ANGELES MASTRETTA
MARITI

GIUNTI 2008 - EURO
recensione di Silvana Ferrari
Angeles Mastretta ha iniziato la sua attività come giornalista,
divenendo in seguito scrittrice conquistandosi una fama internazionale.
Nata a Puebla, 'la più spagnola delle città messicane',
nel '49, vive attualmente a Città del Messico dove, insieme
a quella di autrice di romanzi e racconti pubblicati in tutto
il mondo, continua ad esercitare la sua attività di pubblicista.
Ebbi l'occasione di leggerla la prima volta con la pubblicazione
in Italia, nel 1992, di Donne dagli occhi grandi, una raccolta
di racconti che, grazie anche al passaparola conquistò
il pubblico e in particolare divenne in quegli anni, per noi che
seguivamo le politiche del femminismo, un libro molto amato e
molto letto.

Mariti è una raccolta di 48 racconti, alcuni brevi,
come un pensiero o come un' intuizione, altri piu lunghi, che
sembrano concentrare la durata di intere esistenze o comunque
la narrazione di buona parte di esse.
Il titolo è all'apparenza fuorviante rispetto a quello
che è il soggetto principale, cioè le effettive
protagoniste delle storie: le donne, e le donne come solo la Mastretta
le sa raccontare.
In questo senso si può intravvedere una sorta di continuità
fra la prima raccolta di racconti e quest'ultima.

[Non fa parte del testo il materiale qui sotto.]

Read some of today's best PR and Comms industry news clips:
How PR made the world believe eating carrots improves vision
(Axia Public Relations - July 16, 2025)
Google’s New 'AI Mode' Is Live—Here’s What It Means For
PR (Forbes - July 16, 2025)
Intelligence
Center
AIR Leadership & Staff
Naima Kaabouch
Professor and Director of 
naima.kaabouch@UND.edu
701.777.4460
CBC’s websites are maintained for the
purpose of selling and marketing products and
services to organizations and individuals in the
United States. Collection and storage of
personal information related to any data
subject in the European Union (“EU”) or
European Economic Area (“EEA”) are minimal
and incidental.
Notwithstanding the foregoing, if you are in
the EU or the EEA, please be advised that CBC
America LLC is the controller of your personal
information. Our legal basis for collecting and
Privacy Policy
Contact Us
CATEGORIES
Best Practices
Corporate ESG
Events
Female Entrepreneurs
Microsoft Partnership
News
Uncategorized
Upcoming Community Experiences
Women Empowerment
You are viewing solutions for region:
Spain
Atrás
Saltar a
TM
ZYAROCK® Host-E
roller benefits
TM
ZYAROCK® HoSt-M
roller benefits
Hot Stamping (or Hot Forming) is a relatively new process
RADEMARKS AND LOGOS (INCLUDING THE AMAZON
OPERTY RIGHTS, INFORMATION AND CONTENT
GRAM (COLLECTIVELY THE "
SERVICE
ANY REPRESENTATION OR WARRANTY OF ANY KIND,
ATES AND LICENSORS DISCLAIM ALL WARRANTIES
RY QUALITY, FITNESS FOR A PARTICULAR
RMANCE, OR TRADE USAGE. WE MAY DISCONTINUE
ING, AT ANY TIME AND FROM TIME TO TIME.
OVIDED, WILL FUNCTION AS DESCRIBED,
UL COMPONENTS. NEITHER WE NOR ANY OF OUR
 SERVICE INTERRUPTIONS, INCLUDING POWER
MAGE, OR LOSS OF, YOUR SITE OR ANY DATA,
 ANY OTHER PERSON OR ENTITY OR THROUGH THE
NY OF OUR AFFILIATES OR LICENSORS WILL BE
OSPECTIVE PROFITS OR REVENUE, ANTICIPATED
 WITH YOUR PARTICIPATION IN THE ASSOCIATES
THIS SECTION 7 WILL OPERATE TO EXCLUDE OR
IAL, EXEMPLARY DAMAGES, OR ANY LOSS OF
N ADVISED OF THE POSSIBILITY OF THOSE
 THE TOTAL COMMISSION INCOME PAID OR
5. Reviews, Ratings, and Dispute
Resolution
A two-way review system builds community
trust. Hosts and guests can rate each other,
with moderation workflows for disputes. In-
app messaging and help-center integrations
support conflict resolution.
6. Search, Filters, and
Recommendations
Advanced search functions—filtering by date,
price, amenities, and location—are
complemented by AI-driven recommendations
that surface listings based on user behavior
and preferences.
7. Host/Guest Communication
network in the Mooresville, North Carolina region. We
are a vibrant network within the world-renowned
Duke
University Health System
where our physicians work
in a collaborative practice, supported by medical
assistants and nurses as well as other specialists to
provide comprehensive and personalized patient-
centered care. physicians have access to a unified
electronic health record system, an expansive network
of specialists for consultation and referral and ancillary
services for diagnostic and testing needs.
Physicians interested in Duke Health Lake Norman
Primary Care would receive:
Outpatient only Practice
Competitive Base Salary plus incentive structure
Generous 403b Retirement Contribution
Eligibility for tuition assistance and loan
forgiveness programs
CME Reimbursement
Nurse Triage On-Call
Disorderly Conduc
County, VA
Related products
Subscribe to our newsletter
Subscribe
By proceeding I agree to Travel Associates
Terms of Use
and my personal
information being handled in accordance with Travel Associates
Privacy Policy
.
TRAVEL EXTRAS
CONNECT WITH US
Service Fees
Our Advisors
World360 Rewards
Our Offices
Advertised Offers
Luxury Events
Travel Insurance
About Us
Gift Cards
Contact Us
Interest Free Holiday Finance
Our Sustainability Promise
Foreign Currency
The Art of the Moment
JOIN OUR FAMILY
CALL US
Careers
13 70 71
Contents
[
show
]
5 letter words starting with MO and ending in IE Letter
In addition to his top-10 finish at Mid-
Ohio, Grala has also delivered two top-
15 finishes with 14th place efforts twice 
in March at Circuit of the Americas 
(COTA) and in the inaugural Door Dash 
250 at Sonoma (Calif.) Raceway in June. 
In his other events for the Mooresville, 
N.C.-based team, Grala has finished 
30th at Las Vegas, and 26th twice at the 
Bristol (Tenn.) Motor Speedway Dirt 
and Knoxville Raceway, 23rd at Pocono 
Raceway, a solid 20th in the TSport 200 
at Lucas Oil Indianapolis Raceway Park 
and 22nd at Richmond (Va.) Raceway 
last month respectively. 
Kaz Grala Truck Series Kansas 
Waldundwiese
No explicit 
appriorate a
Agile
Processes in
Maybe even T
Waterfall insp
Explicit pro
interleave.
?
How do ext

Le donne, qui descritte, che prendono vita e anima dalle parole
della scrittrice, - magistrale nel generare atmosfere e nel dipingere
i caratteri -, nascono ovviamente dalla sua esperienza personale,
dalle sue conoscenze, anche di giornalista, dai suoi incontri
e dalla sua grande capacità, come novellatrice, di raccogliere
storie, di rielaborare leggende locali o anche solo di filtrare
i piccoli episodi della vita quotidiana che circolano nella sua
città natale, Puebla. Donne reali, dunque, ma nel contempo
immerse, grazie alla sua vena narrativa, in un mondo favolistico,
fantastico che le trasforma in creature senza tempo, misteriose
e affascinanti.
Si parla di donne vissute agli inizi del secolo scorso e di ragazze
e donne nostre contemporanee, e ancora, di donne fatte sposare
o comprate e vendute, e di donne totalmente libere di scegliere
le proprie esistenze, il proprio futuro e le proprie preferenze
sessuali.
Sono donne che hanno avuto a che fare con gli uomini, - ma d'altronde
non possibile il contrario -, in rapporti di coppia legittimi
in lunghissimi anni di matrimonio, oppure, sempre comunque in
coppia in duraturi e illeggittimi legami extraconiugali, o in
estenuanti fidanzamenti o in altrettanto lunghi e proficui periodi
di vedovanza o di separazione.
Si parla di amori che durano una vita, o che durano solo poche
ore, che muoiono e che rinascono segnando definitivamente i destini
di chi li vive.
Sono donne forti con vite vissute 'inseguendo l'esistenza e
i suoi azzardi' e 'senza un giorno di tregua'. E donne
deboli che accettano di continuare ad amare certi loro mariti.
Coraggiose nell'affrontare certe vite misere e apparentemente
senza speranza, generose nel dispensare il loro affetto e la loro
compassione. Sono a volte bugiarde e traditrici, sono mogli e
amanti annoiate e anche noiose, sono donne a loro volta tradite
e a cui vengono raccontate bugie e menzogne. Pronte anche a cambiare
di rotta alle loro esistenze dopo venti e passa anni di logoranti
matrimoni, dandosi ' prospettive più ampie della legalità
matrimoniale'.
Sono portatrici di conquistate saggezze come colei che si disse:'
neppure se si ama un uomo come lei amava il suo poteva affidargli
la vita intera'. Oppure l'altra che alla domanda: 'lo ami
più di tua figlia?' rispose: 'No, lo compatisco
di più'. O di grandi disillusioni come colei che rivelò:
'E' da molto che non desidero cose impossibili'.
In Mariti è raccolta una notevole collezione di
ritratti femminili e anche di figure maschili: uomini vili, amanti
bugiardi, mariti senza fantasia, maschi indolenti e indifferenti
pronti a inseguire i loro desideri del momento ignorando quelli
delle loro mogli, amanti e fidanzate.
Vite e storie narrate con grande capacità di sintesi, come
è necessario nei racconti, in grado di svelare universi
umani di esperienza, di dolore, di passioni e di disillusioni
grazie all'arte raffinata della Mastretta di combinare le parole,
di trovare le giuste risonanze per trasmettere emozioni e sentimenti.